The repo for "On-the-fly Modulation for Balanced Multimodal Learning", T-PAMI 2024
3 stars 0 forks source link

A Question on UCF101 Accuracy #1

Open hubaak opened 2 weeks ago

hubaak commented 2 weeks ago

In the paper, an image-net pretrained resnet18 model can achieve a score of 77.2 with only RGB modality. However, there is no code for UCF101 in the repo. I tried to train a resnet18 according to the settings in the paper and its accuracy is 0.43 with a setting of (batch_size, lr, epoch) = (32, 1E-3, 800). So I'm confused by such a performance gap. Can you provide some implementation details or the code for UCF101? image BTW, 3D resnet18 with a lot of tricks has a score of 74.1 in https://arxiv.org/pdf/2103.05905v2, so I think it's a little bit wield a resnet18 with only RGB modality to achieve a performance that easily.

echo0409 commented 1 week ago

Thank you for the question.

Here are our settings:  batch size=64, lr=1e-4,scheduler = step_LR, step=40, decay_ratio=0.1, optimizer = sgd, weiht_decay = 1e-4

We use imagenet pre-trained ResNet18 as backbone. For RGB modality, we evenly pick 3 frames for each sample. For optical flow modality, we stack the horizontal vector u and vertical vector v in the way of [u,v,u] to form three channels as one frame and select 3 frames in total.

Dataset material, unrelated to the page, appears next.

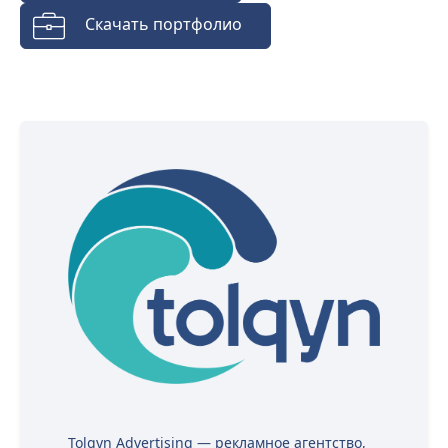
Скачать портфолио
Tolqyn Advertising — рекламное агентство,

hubaak commented 1 week ago

Thank you for the question.

Here are our settings:  batch size=64, lr=1e-4,scheduler = step_LR, step=40, decay_ratio=0.1, optimizer = sgd, weiht_decay = 1e-4

We use imagenet pre-trained ResNet18 as backbone. For RGB modality, we evenly pick 3 frames for each sample. For optical flow modality, we stack the horizontal vector u and vertical vector v in the way of [u,v,u] to form three channels as one frame and select 3 frames in total.

Thanks a lot for providing your settings! I'll try this again with the setting.